**What to produce**
From the first line to the last, output the records exactly and drop any images.

-- Data shown follows --

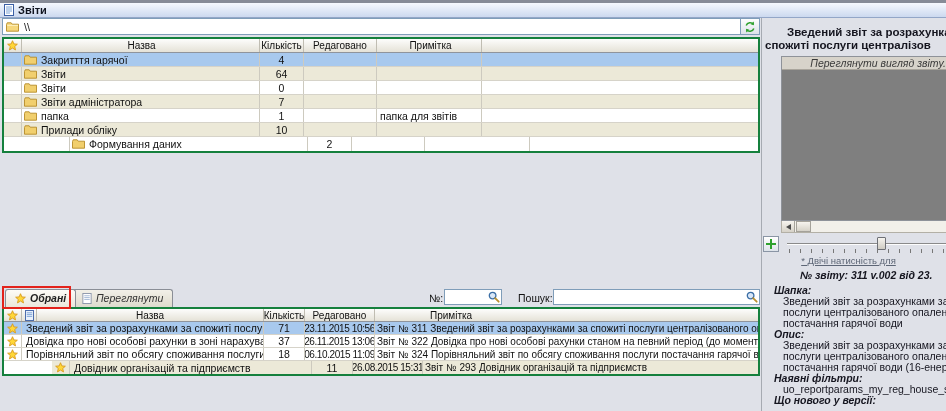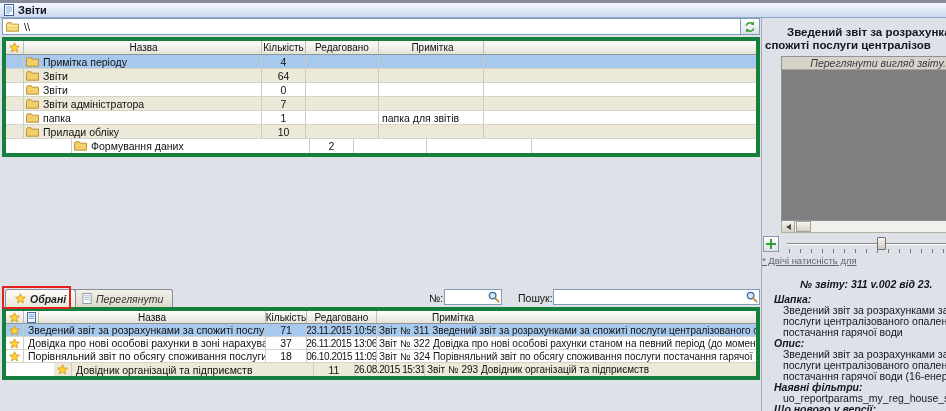--- a/index.html
+++ b/index.html
@@ -13,21 +13,21 @@
   .main { position: absolute; top: 18px; left: 0; right: 0; bottom: 0; }
 
   
   .left-panel { position: absolute; top: 0; left: 2px; width: 758px; bottom: 0; }
   .pathbar { position: absolute; top: 0; left: 0; right: 0; height: 17px; display: flex; }
   .path-field { flex: 1; background: #fff; border: 1px solid #7f9db9; display: flex; align-items: center;
     gap: 5px; padding-left: 3px; font-size: 11px; color: #222; }
   .refresh-btn { width: 19px; border: 1px solid #7f9db9; border-left: none;
     background: linear-gradient(#fefefe, #dde3ea); display: flex; align-items: center; justify-content: center; cursor: pointer; }
 
-  .tbl { position: absolute; left: 0; right: 0; border: 4px solid #15803d; background: #fff; }
+  .tbl { position: absolute; left: 0; right: 0; border: 2px solid #15803d; background: #fff; }
   .top-tbl { top: 19px; }
   .thead { display: flex; height: 14px; background: linear-gradient(#fdfdfc, #e5e2d7);
     border-bottom: 1px solid #8f949c; font-size: 10px; color: #111; }
   .thead .hc { display: flex; align-items: center; justify-content: center;
     border-right: 1px solid #c0bdb2; overflow: hidden; white-space: nowrap; }
   .trow { display: flex; height: 14px; font-size: 10.5px; color: #111; border-bottom: 1px solid #d6d3c9; }
   .trow:last-child { border-bottom: none; margin-left: 48px; }
   .trow .c { display: flex; align-items: center; border-right: 1px solid #cdcabf;
     overflow: hidden; white-space: nowrap; }
   .w-star { width: 18px; flex: none; justify-content: center; }
@@ -35,22 +35,22 @@
   .w-count { width: 44px; flex: none; justify-content: center; }
   .w-edit { width: 73px; flex: none; justify-content: center; }
   .w-note { width: 105px; flex: none; padding-left: 3px; }
   .w-fill { flex: 1; border-right: none !important; padding-left: 3px; }
   .row-beige { background: #ece9d8; }
   .row-white { background: #ffffff; }
   .row-sel { background: #a8c9ee; }
 
   
   .tabs-row { position: absolute; top: 270px; left: 0; right: 0; height: 19px; }
-  .tab { position: absolute; top: 1px; height: 18px; display: flex; align-items: center; gap: 4px;
-    padding: 8px 9px; border: 1px solid #8a8e96; border-bottom: none; border-radius: 3px 3px 0 0;
+  .tab { position: absolute; top: 1px; height: 18px; display: flex; align-items: flex-end; gap: 4px;
+    padding: 3px 9px; border: 1px solid #8a8e96; border-bottom: none; border-radius: 3px 3px 0 0;
     font-size: 10.5px; font-style: italic; cursor: pointer; }
   .tab-active { left: 3px; background: linear-gradient(#fdfcf8, #eae7db); font-weight: bold; color: #222; z-index: 2; }
   .tab-idle { left: 70px; background: linear-gradient(#f2f0e8, #dedbcd); color: #333; }
   .red-box { position: absolute; left: 0; top: -2px; width: 69px; height: 23px;
     border: 2px solid #e3231b; z-index: 5; pointer-events: none; }
   .srch-lbl { position: absolute; top: 4px; font-size: 10.5px; color: #111; }
   .inp-wrap { position: absolute; top: 1px; height: 16px; background: #fff; border: 1px solid #7f9db9;
     display: flex; align-items: center; }
   .inp-wrap input { flex: 1; min-width: 0; border: none; outline: none; height: 12px; font-size: 10.5px;
     font-family: "Liberation Sans", sans-serif; padding: 0 2px; background: transparent; }
@@ -88,23 +88,23 @@
   .zoomrow { display: flex; margin-top: 3px; gap: 6px; }
   .plus-btn { width: 16px; height: 16px; flex: none; margin-left: 1px; border: 1px solid #8a95a5;
     background: linear-gradient(#ffffff, #dde3ea); display: flex; align-items: center; justify-content: center; cursor: pointer; }
   .slider { position: relative; flex: 1; height: 18px; }
   .sl-track { position: absolute; left: 2px; right: -8px; top: 7px; height: 0;
     border-top: 1px solid #8a8a8a; border-bottom: 1px solid #fdfdfd; }
   .sl-thumb { position: absolute; left: 57%; top: 1px; width: 9px; height: 13px;
     background: linear-gradient(#f6f4ef, #cfcbc2); border: 1px solid #6e7076; border-radius: 1px; cursor: grab; }
   .sl-ticks { position: absolute; left: 4px; right: -8px; top: 13px; height: 4px;
     background: repeating-linear-gradient(90deg, #777 0 1px, transparent 1px 11px); }
-  .zoom-hint { margin-top: 1px; text-align: left; padding-right: 11px; font-size: 9.5px; color: #5d6676;
+  .zoom-hint { margin-top: 1px; text-align: center; padding-right: 11px; font-size: 9.5px; color: #5d6676;
     text-decoration: underline; white-space: nowrap; cursor: pointer; }
-  .report-no { margin-top: 12px; padding-left: 38px; font-size: 10.5px; font-weight: bold; font-style: italic;
+  .report-no { margin-top: 3px; padding-left: 38px; font-size: 10.5px; font-weight: bold; font-style: italic;
     white-space: nowrap; color: #15151f; }
   .details { margin-top: 4px; font-size: 10.5px; line-height: 11px; color: #15151f; }
   .sec-h { font-weight: bold; font-style: italic; padding-left: 12px; white-space: nowrap; }
   .sec-l { padding-left: 21px; white-space: nowrap; }
 </style>
 </head>
 <body>
 
 <div class="window">
   <div class="top-strip"></div>
@@ -154,21 +154,21 @@
           <div class="hc w-note" style="justify-content:center">Примітка</div>
           <div class="hc w-fill"></div>
         </div>
 
         <div class="trow row-sel">
           <div class="c w-star"></div>
           <div class="c w-name">
               <svg width="13" height="10" viewBox="0 0 13 10">
                 <path d="M0.5 2.5 L0.5 9.2 L12.5 9.2 L12.5 2.2 L6.2 2.2 L5.2 0.8 L1.2 0.8 Z" fill="#f1cf6d" stroke="#b68b28" stroke-width="0.9"></path>
               </svg>
-              <span>Примітка періоду</span>
+              <span>Закритття гарячої</span>
             </div>
           <div class="c w-count">4</div>
           <div class="c w-edit"></div>
           <div class="c w-note"></div>
           <div class="c w-fill"></div>
         </div>
         <div class="trow row-beige">
           <div class="c w-star"></div>
           <div class="c w-name">
               <svg width="13" height="10" viewBox="0 0 13 10">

-- Data shown concluded --

**Completed task**
--- a/index.html
+++ b/index.html
@@ -13,21 +13,21 @@
   .main { position: absolute; top: 18px; left: 0; right: 0; bottom: 0; }
 
   
   .left-panel { position: absolute; top: 0; left: 2px; width: 758px; bottom: 0; }
   .pathbar { position: absolute; top: 0; left: 0; right: 0; height: 17px; display: flex; }
   .path-field { flex: 1; background: #fff; border: 1px solid #7f9db9; display: flex; align-items: center;
     gap: 5px; padding-left: 3px; font-size: 11px; color: #222; }
   .refresh-btn { width: 19px; border: 1px solid #7f9db9; border-left: none;
     background: linear-gradient(#fefefe, #dde3ea); display: flex; align-items: center; justify-content: center; cursor: pointer; }
 
-  .tbl { position: absolute; left: 0; right: 0; border: 4px solid #15803d; background: #fff; }
+  .tbl { position: absolute; left: 0; right: 0; border: 2px solid #15803d; background: #fff; }
   .top-tbl { top: 19px; }
   .thead { display: flex; height: 14px; background: linear-gradient(#fdfdfc, #e5e2d7);
     border-bottom: 1px solid #8f949c; font-size: 10px; color: #111; }
   .thead .hc { display: flex; align-items: center; justify-content: center;
     border-right: 1px solid #c0bdb2; overflow: hidden; white-space: nowrap; }
   .trow { display: flex; height: 14px; font-size: 10.5px; color: #111; border-bottom: 1px solid #d6d3c9; }
   .trow:last-child { border-bottom: none; margin-left: 48px; }
   .trow .c { display: flex; align-items: center; border-right: 1px solid #cdcabf;
     overflow: hidden; white-space: nowrap; }
   .w-star { width: 18px; flex: none; justify-content: center; }
@@ -35,22 +35,22 @@
   .w-count { width: 44px; flex: none; justify-content: center; }
   .w-edit { width: 73px; flex: none; justify-content: center; }
   .w-note { width: 105px; flex: none; padding-left: 3px; }
   .w-fill { flex: 1; border-right: none !important; padding-left: 3px; }
   .row-beige { background: #ece9d8; }
   .row-white { background: #ffffff; }
   .row-sel { background: #a8c9ee; }
 
   
   .tabs-row { position: absolute; top: 270px; left: 0; right: 0; height: 19px; }
-  .tab { position: absolute; top: 1px; height: 18px; display: flex; align-items: center; gap: 4px;
-    padding: 8px 9px; border: 1px solid #8a8e96; border-bottom: none; border-radius: 3px 3px 0 0;
+  .tab { position: absolute; top: 1px; height: 18px; display: flex; align-items: flex-end; gap: 4px;
+    padding: 3px 9px; border: 1px solid #8a8e96; border-bottom: none; border-radius: 3px 3px 0 0;
     font-size: 10.5px; font-style: italic; cursor: pointer; }
   .tab-active { left: 3px; background: linear-gradient(#fdfcf8, #eae7db); font-weight: bold; color: #222; z-index: 2; }
   .tab-idle { left: 70px; background: linear-gradient(#f2f0e8, #dedbcd); color: #333; }
   .red-box { position: absolute; left: 0; top: -2px; width: 69px; height: 23px;
     border: 2px solid #e3231b; z-index: 5; pointer-events: none; }
   .srch-lbl { position: absolute; top: 4px; font-size: 10.5px; color: #111; }
   .inp-wrap { position: absolute; top: 1px; height: 16px; background: #fff; border: 1px solid #7f9db9;
     display: flex; align-items: center; }
   .inp-wrap input { flex: 1; min-width: 0; border: none; outline: none; height: 12px; font-size: 10.5px;
     font-family: "Liberation Sans", sans-serif; padding: 0 2px; background: transparent; }
@@ -88,23 +88,23 @@
   .zoomrow { display: flex; margin-top: 3px; gap: 6px; }
   .plus-btn { width: 16px; height: 16px; flex: none; margin-left: 1px; border: 1px solid #8a95a5;
     background: linear-gradient(#ffffff, #dde3ea); display: flex; align-items: center; justify-content: center; cursor: pointer; }
   .slider { position: relative; flex: 1; height: 18px; }
   .sl-track { position: absolute; left: 2px; right: -8px; top: 7px; height: 0;
     border-top: 1px solid #8a8a8a; border-bottom: 1px solid #fdfdfd; }
   .sl-thumb { position: absolute; left: 57%; top: 1px; width: 9px; height: 13px;
     background: linear-gradient(#f6f4ef, #cfcbc2); border: 1px solid #6e7076; border-radius: 1px; cursor: grab; }
   .sl-ticks { position: absolute; left: 4px; right: -8px; top: 13px; height: 4px;
     background: repeating-linear-gradient(90deg, #777 0 1px, transparent 1px 11px); }
-  .zoom-hint { margin-top: 1px; text-align: left; padding-right: 11px; font-size: 9.5px; color: #5d6676;
+  .zoom-hint { margin-top: 1px; text-align: center; padding-right: 11px; font-size: 9.5px; color: #5d6676;
     text-decoration: underline; white-space: nowrap; cursor: pointer; }
-  .report-no { margin-top: 12px; padding-left: 38px; font-size: 10.5px; font-weight: bold; font-style: italic;
+  .report-no { margin-top: 3px; padding-left: 38px; font-size: 10.5px; font-weight: bold; font-style: italic;
     white-space: nowrap; color: #15151f; }
   .details { margin-top: 4px; font-size: 10.5px; line-height: 11px; color: #15151f; }
   .sec-h { font-weight: bold; font-style: italic; padding-left: 12px; white-space: nowrap; }
   .sec-l { padding-left: 21px; white-space: nowrap; }
 </style>
 </head>
 <body>
 
 <div class="window">
   <div class="top-strip"></div>
@@ -154,21 +154,21 @@
           <div class="hc w-note" style="justify-content:center">Примітка</div>
           <div class="hc w-fill"></div>
         </div>
 
         <div class="trow row-sel">
           <div class="c w-star"></div>
           <div class="c w-name">
               <svg width="13" height="10" viewBox="0 0 13 10">
                 <path d="M0.5 2.5 L0.5 9.2 L12.5 9.2 L12.5 2.2 L6.2 2.2 L5.2 0.8 L1.2 0.8 Z" fill="#f1cf6d" stroke="#b68b28" stroke-width="0.9"></path>
               </svg>
-              <span>Примітка періоду</span>
+              <span>Закритття гарячої</span>
             </div>
           <div class="c w-count">4</div>
           <div class="c w-edit"></div>
           <div class="c w-note"></div>
           <div class="c w-fill"></div>
         </div>
         <div class="trow row-beige">
           <div class="c w-star"></div>
           <div class="c w-name">
               <svg width="13" height="10" viewBox="0 0 13 10">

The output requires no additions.